The practical upshot of this is that you can act on events all throughout the document with a single listener.

Catch Bubbling Events

By attaching an event listener to the document (or any other element), one can monitor all events that happen on all child and descendant nodes. Or, by doing:

document.addEventListener('click', clickHandler, true);

Then the clickHandler function will be called for every click on every element in the document, so:

function clickHandler(event) {
  GM_log("User clicked on element: " + event.target);
}

Will print a message to the log for every click in the document.

Note: The third parameter to addEventListener can be a bit mysterious. It is a result of the conflicting event propagation models initially used in early versions of Netscape and Internet Explorer. Authors should read the "Event Order" article linked in the see also section for a detailed explanation of its meaning and implications.
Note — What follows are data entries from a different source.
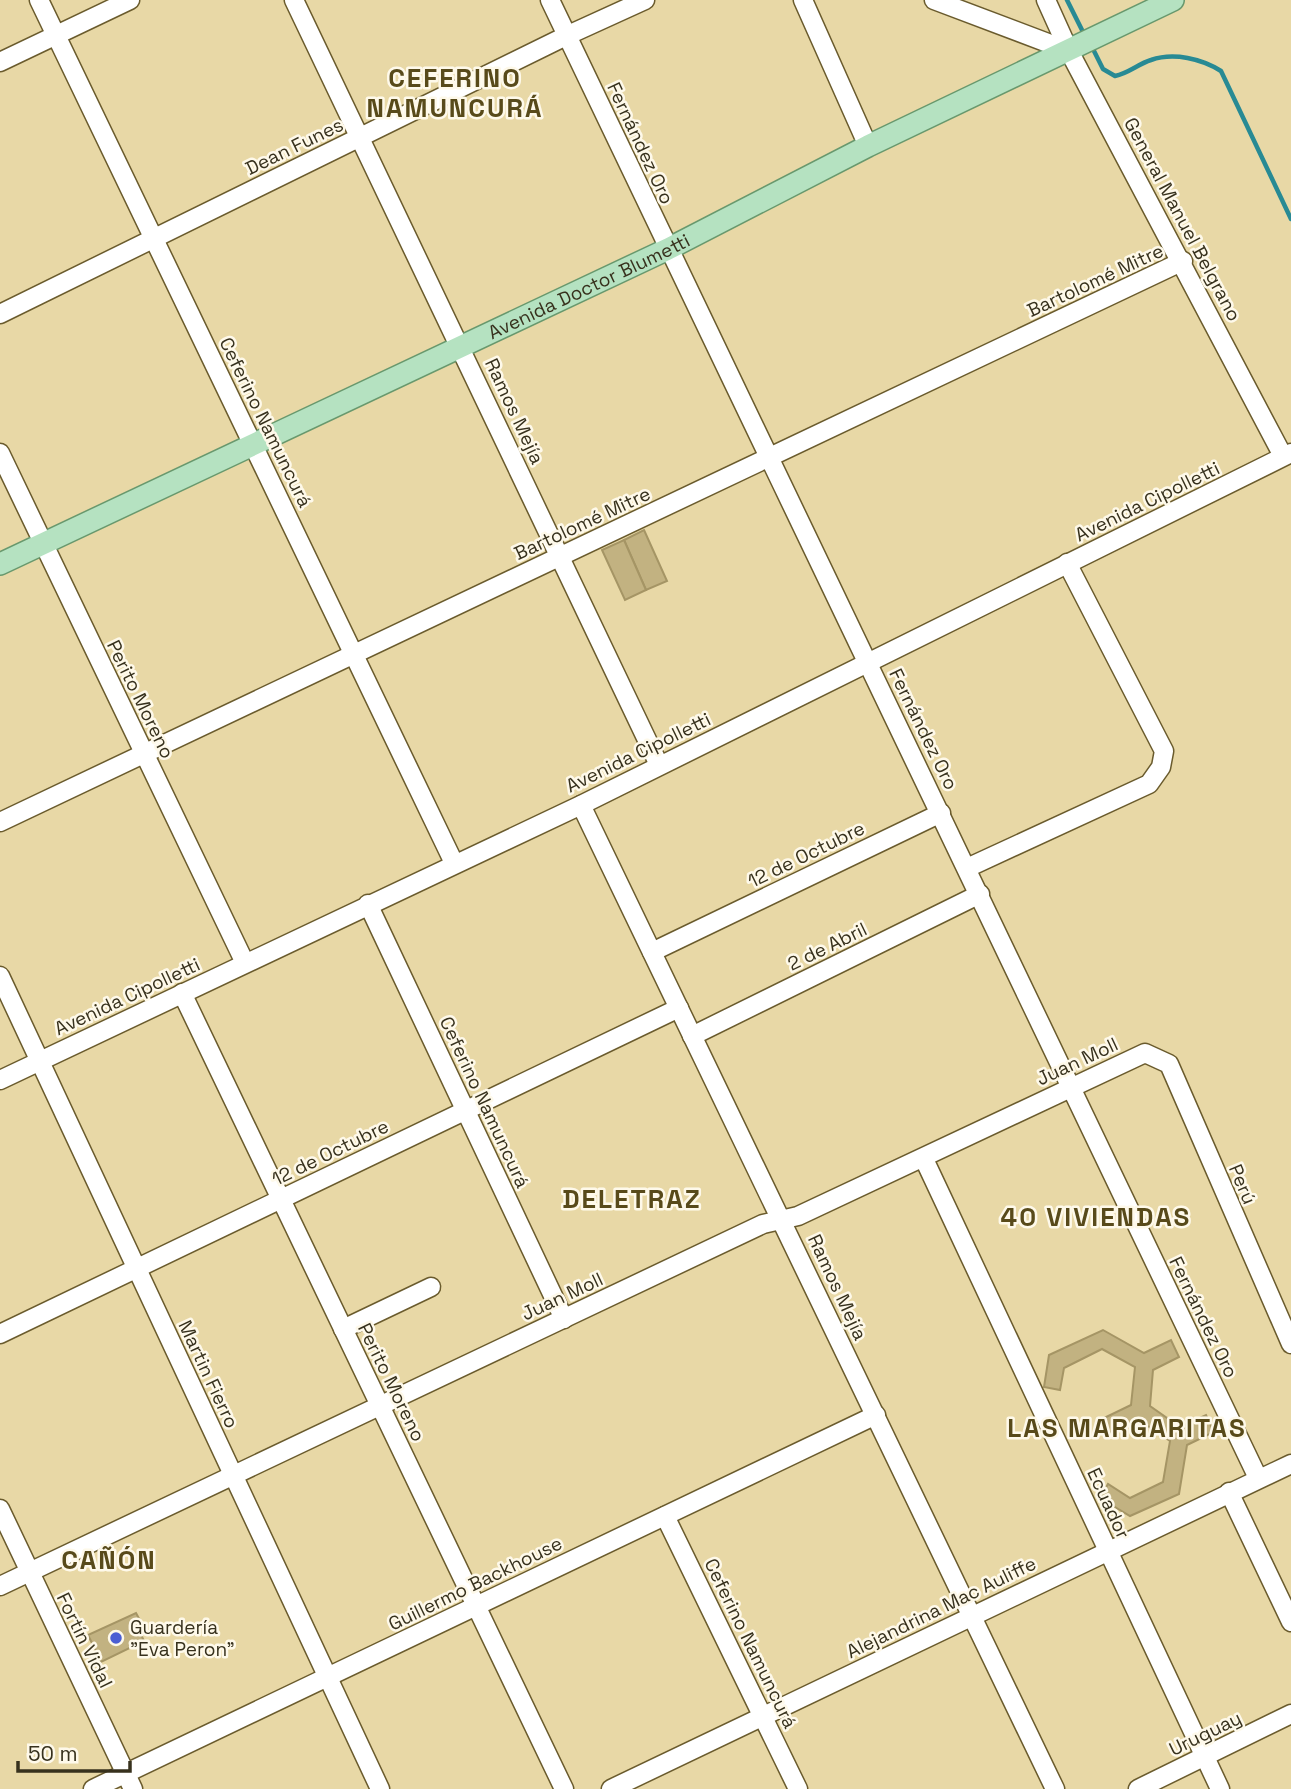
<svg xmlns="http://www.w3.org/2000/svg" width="1291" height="1789" font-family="'Space Grotesk',sans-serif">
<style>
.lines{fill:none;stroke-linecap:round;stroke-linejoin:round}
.stream{stroke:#288a94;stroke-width:4.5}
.building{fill:#c2b281;stroke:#a59565;stroke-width:2}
.minor-casing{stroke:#6a5b2d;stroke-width:21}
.major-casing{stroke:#68986d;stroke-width:24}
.minor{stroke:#fff;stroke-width:18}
.major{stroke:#b5e2c1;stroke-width:21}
.poi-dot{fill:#4b5ed3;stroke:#fef9ea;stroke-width:2.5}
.labels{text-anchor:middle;stroke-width:5;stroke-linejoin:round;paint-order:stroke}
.street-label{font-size:19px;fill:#37311d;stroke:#fef9ea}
.poi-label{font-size:19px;fill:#37311d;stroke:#fef9ea;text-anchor:start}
.district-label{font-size:26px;font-weight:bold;letter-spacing:2px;fill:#584a1a;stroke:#fef9ea}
</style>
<rect width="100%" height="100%" fill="#e8d8a6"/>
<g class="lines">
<g class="stream">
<path d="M1067,0L1084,34"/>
<path d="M1093,49L1103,69L1115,76C1129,73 1138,64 1151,60C1174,52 1202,59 1221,71L1291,219"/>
</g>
</g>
<g class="building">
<path d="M644,530L667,581L646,590L624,540Z"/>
<path d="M624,540L646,590L625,600L602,550Z"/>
<path d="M1103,1330L1144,1353L1171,1340L1179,1357L1153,1370L1150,1406L1180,1427L1206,1415L1214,1432L1187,1445L1179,1494L1130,1516L1100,1498L1108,1484L1130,1498L1163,1482L1170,1441L1137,1419L1109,1433L1102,1419L1131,1405L1135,1367L1102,1349L1064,1368L1060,1390L1044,1387L1049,1355Z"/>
<path d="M136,1613L143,1626L138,1628L144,1641L101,1662L88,1635Z"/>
</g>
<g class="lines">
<g class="minor-casing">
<g id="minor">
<path d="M39,0L454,863"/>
<path d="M294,0L659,765"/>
<path d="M550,0L1258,1478"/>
<path d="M803,0L868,146"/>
<path d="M934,0L1069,51"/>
<path d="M1046,0L1069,51L1283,456"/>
<path d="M0,62L130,0"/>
<path d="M0,314L566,36L645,0"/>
<path d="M0,453L245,963"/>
<path d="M581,805L1055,1789"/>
<path d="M0,822L1183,261"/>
<path d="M967,868L1149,784L1161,767L1164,751L1067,563"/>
<path d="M368,904L564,1319"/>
<path d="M652,952L941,813"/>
<path d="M0,976L380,1789"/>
<path d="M182,993L564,1789"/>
<path d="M692,1036L980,894"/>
<path d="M0,1080L581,805L1291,453"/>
<path d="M924,1159L1220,1789"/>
<path d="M343,1329L431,1287"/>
<path d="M0,1334L679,1008"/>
<path d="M1229,1492L1291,1622"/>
<path d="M0,1509L133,1789"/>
<path d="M665,1516L798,1789"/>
<path d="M0,1586L763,1224L798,1216L1145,1053L1169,1064L1291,1344"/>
<path d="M93,1789L876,1415"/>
<path d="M611,1789L1291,1464"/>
<path d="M1138,1789L1291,1714"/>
</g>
</g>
<g class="major-casing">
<g id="major">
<path id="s1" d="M0,564L668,249L868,146L1173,0"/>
</g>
</g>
<use href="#minor" class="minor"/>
<use href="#major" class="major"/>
</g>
<circle class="poi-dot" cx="116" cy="1638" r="7"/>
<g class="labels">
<g class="street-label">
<text transform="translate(641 143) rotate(65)" y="7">Fernández Oro</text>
<text transform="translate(294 146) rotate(-26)" y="7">Dean Funes</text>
<text transform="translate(1183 219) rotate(62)" y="7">General Manuel Belgrano</text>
<text transform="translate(1095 280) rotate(-25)" y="7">Bartolomé Mitre</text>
<text dy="7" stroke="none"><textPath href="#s1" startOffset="651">Avenida Doctor Blumetti</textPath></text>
<text transform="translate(515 411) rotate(65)" y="7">Ramos Mejía</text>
<text transform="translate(266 422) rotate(64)" y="7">Ceferino Namuncurá</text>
<text transform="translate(1147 501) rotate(-26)" y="7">Avenida Cipolletti</text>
<text transform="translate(582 523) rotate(-25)" y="7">Bartolomé Mitre</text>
<text transform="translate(141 699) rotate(64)" y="7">Perito Moreno</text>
<text transform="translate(924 729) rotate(64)" y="7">Fernández Oro</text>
<text transform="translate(638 752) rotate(-26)" y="7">Avenida Cipolletti</text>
<text transform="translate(806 854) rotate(-26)" y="7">12 de Octubre</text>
<text transform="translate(827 946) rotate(-26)" y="7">2 de Abril</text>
<text transform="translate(127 996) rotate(-25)" y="7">Avenida Cipolletti</text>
<text transform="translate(1077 1061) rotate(-25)" y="7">Juan Moll</text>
<text transform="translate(485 1102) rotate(65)" y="7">Ceferino Namuncurá</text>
<text transform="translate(330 1152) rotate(-26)" y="7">12 de Octubre</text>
<text transform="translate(1243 1184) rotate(67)" y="7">Perú</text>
<text transform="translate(838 1287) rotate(65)" y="7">Ramos Mejía</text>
<text transform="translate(562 1296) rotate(-25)" y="7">Juan Moll</text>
<text transform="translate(1204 1317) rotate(64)" y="7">Fernández Oro</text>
<text transform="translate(209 1374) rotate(65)" y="7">Martin Fierro</text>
<text transform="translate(392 1382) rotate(64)" y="7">Perito Moreno</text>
<text transform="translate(1109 1503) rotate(65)" y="7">Ecuador</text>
<text transform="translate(475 1583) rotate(-26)" y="7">Guillermo Backhouse</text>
<text transform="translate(941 1607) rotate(-26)" y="7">Alejandrina Mac Auliffe</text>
<text transform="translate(85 1640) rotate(64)" y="7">Fortín Vidal</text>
<text transform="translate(751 1643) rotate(64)" y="7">Ceferino Namuncurá</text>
<text transform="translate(1205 1733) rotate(-26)" y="7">Uruguay</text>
</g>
<g class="poi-label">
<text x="130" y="1634">Guardería<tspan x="130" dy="22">"Eva Peron"</tspan></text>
</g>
<g class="district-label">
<text x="455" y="87">CEFERINO<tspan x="455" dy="30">NAMUNCURÁ</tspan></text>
<text x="632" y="1208">DELETRAZ</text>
<text x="1096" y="1226">40 VIVIENDAS</text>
<text x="1127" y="1437">LAS MARGARITAS</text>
<text x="109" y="1569">CAÑÓN</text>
</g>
</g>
<path d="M18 1761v10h112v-10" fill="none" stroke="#37311d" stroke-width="3.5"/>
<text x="28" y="1761" font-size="21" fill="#37311d" stroke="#fef9ea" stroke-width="5" paint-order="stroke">50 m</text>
</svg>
Monitoring Document Changes

This technique works for all Javascript event types, notably including the "DOM Mutation" events. As the name implies, these events are concerned with the DOM mutating, or changing. They are thus a powerful technique for monitoring pages that change (i.e. as a result of an AJAX call), and re-applying the script's enhancement to the new content in the page. So, for example:

document.addEventListener("DOMNodeInserted", nodeInsertedHandler, false);

function nodeInsertedHandler(event) {
  GM_log("element with id " + event.target.id + " has been added");
}

This script will be able to keep track of all the new nodes being inserted into the document. See the AutoLink script for a detailed example of this technique applied in a real script. Of special importance is the fact that this script is careful to not process its own modifications to the DOM, which would otherwise cause an infinite recursion. (Look for the nodeInserted function.)